_YOUR INSTRUCTIONS_
Copy out every line of the records below, word for word and in the same order.
═════ DATA LINES
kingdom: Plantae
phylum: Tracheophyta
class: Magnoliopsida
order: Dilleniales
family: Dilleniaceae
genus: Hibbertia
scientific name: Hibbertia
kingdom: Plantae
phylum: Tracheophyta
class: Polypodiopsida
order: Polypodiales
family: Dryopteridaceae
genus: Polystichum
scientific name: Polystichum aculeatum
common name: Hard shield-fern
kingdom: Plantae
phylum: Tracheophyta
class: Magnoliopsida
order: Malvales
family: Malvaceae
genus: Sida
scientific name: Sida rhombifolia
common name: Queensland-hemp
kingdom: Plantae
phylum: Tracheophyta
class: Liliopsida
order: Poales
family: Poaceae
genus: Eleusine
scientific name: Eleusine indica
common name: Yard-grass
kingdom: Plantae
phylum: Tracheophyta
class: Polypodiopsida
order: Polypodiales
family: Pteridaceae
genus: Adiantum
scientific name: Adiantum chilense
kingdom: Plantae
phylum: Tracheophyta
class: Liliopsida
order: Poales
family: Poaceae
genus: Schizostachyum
══════════
_RESPONSE BELOW_
kingdom: Plantae
phylum: Tracheophyta
class: Magnoliopsida
order: Dilleniales
family: Dilleniaceae
genus: Hibbertia
scientific name: Hibbertia
kingdom: Plantae
phylum: Tracheophyta
class: Polypodiopsida
order: Polypodiales
family: Dryopteridaceae
genus: Polystichum
scientific name: Polystichum aculeatum
common name: Hard shield-fern
kingdom: Plantae
phylum: Tracheophyta
class: Magnoliopsida
order: Malvales
family: Malvaceae
genus: Sida
scientific name: Sida rhombifolia
common name: Queensland-hemp
kingdom: Plantae
phylum: Tracheophyta
class: Liliopsida
order: Poales
family: Poaceae
genus: Eleusine
scientific name: Eleusine indica
common name: Yard-grass
kingdom: Plantae
phylum: Tracheophyta
class: Polypodiopsida
order: Polypodiales
family: Pteridaceae
genus: Adiantum
scientific name: Adiantum chilense
kingdom: Plantae
phylum: Tracheophyta
class: Liliopsida
order: Poales
family: Poaceae
genus: Schizostachyum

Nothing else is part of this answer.